About the facilitator:
David A. Hirsh, MD, FACP, is the George E. Thibault Academy Associate Professor and Director of the Harvard Medical School Academy. Dr. Hirsh also directs the HMS Academy Medical Education Fellowship. He is the co-founder and Director of Harvard’s Cambridge Integrated Clerkship–the first academic longitudinal integrated clerkship or “LIC.”

Dr. Hirsh has received local, national, and international honors for his teaching,
academic work, clinical practice, and public service. His scholarship and academic
contributions span academic domains, including “educational continuity,” medical
education transformation, medical school program design, longitudinal integrated
clerkships, OSCEs, clinical skills training and assessment, East Asian constructs of
professionalism, humanism in medicine, and the theories and sciences of learning.
Dr.
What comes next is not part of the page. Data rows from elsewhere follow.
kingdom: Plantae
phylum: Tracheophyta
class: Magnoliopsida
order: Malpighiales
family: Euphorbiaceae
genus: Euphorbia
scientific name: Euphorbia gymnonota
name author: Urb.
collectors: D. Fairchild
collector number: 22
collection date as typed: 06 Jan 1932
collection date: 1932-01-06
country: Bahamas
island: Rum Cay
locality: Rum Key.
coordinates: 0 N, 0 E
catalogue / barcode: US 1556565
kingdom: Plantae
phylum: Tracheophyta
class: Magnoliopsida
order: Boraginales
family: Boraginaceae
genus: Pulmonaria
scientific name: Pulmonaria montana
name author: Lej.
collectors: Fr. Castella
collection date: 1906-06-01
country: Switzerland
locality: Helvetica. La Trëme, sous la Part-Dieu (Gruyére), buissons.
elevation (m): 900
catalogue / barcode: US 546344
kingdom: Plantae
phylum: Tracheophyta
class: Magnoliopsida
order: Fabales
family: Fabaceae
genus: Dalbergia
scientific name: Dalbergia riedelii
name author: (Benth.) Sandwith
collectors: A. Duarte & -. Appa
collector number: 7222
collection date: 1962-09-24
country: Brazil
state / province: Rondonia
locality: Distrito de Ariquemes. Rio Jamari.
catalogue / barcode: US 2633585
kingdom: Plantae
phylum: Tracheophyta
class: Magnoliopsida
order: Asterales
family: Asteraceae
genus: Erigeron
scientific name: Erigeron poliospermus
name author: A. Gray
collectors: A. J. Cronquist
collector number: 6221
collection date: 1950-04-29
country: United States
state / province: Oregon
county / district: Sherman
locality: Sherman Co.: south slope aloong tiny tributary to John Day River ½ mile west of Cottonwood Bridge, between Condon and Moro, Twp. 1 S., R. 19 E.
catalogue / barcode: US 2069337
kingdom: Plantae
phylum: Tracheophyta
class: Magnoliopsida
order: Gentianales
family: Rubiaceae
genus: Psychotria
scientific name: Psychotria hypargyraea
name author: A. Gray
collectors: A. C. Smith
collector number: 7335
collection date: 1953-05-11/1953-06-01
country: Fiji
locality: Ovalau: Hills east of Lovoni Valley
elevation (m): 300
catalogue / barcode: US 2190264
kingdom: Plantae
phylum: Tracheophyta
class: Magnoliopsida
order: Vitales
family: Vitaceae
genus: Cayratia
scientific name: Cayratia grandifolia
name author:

Hirsh directed and authored/co-authored the cases for HMS’s OSCE for 14
years and collaborated to create OSCEs within and outside the US. He co-founded
the international Consortium of Longitudinal Integrated Clerkships (CLIC) and
serves as a visiting professor of education nationally and internationally. He is the
co-editor of a book on educational transformation.

Clinically, Dr. Hirsh was the longest serving Medical Director of the City of
Cambridge Healthcare for the Homeless Program, and he co-founded a community
health center. He continues to practice in the Department of Medicine at the
Women’s Health Center at Cambridge Health Alliance, to mentor student and
faculty research, and to teach in courses in all four years of the HMS curriculum.